*** Data section Section Begins ***
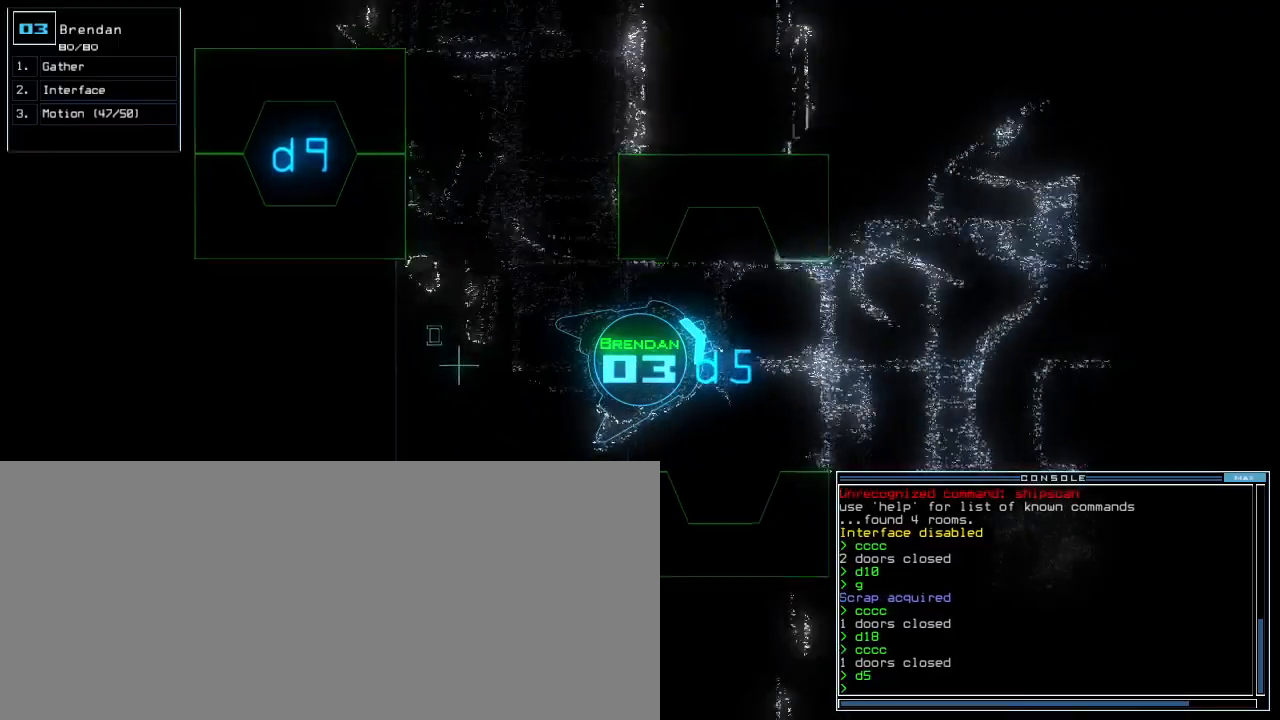
Gameplay with keyboard; each line is a JSON object with the keys held at the frame after it. "events" lists presses ("down") and releases ("up") of ".", "0", "1", "2", "3", "4", "5", "6", "7", "8", "9", "a", "b", "backspace", "c", "caps_lock", "comma", "ctrl_l", "ctrl_r", "d", "down", "e", "equals", "escape", "f", "f8", "g", "h", "i", "j", "k", "l", "left", "m", "minus", "n", "o", "p", "q", "quote", "r", "return", "right", "s", "semicolon", "shift_l", "shift_r", "space", "t", "tab", "tilde", "u", "up", "v", "w", "x", "y" and "z" between this image and that frame as [ms after this image, input, new state], when the widget could be followed in between. No other keys are recorded. Mouse input is not recorded. Not read: other_keys.
{"keys": [], "events": []}
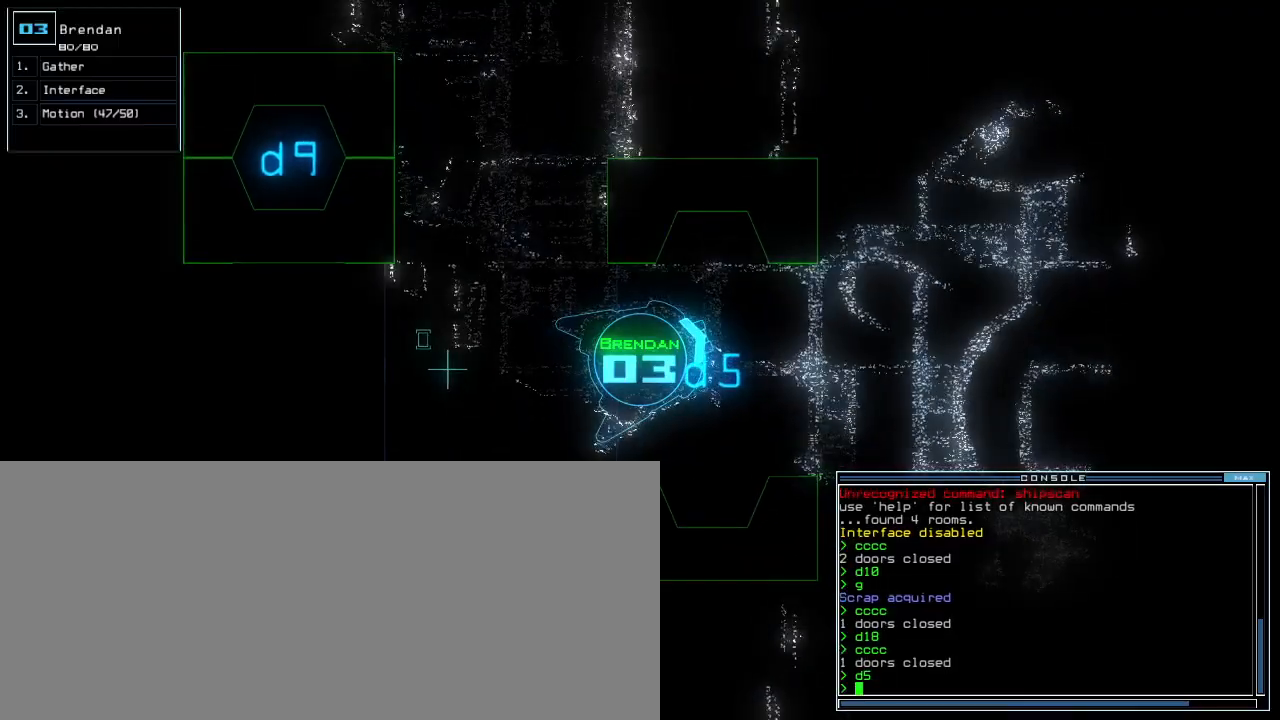
{"keys": ["up"], "events": [[300, "right", "down"], [360, "up", "down"], [440, "right", "up"]]}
*** Data section Section Ends ***
Return every line above in which the string "right" occurs.

Gameplay with keyboard; each line is a JSON object with the keys held at the frame after it. "events" lists presses ("down") and releases ("up") of ".", "0", "1", "2", "3", "4", "5", "6", "7", "8", "9", "a", "b", "backspace", "c", "caps_lock", "comma", "ctrl_l", "ctrl_r", "d", "down", "e", "equals", "escape", "f", "f8", "g", "h", "i", "j", "k", "l", "left", "m", "minus", "n", "o", "p", "q", "quote", "r", "return", "right", "s", "semicolon", "shift_l", "shift_r", "space", "t", "tab", "tilde", "u", "up", "v", "w", "x", "y" and "z" between this image and that frame as [ms after this image, input, new state], when the widget could be followed in between. No other keys are recorded. Mouse input is not recorded. Not read: other_keys.
{"keys": ["up"], "events": [[300, "right", "down"], [360, "up", "down"], [440, "right", "up"]]}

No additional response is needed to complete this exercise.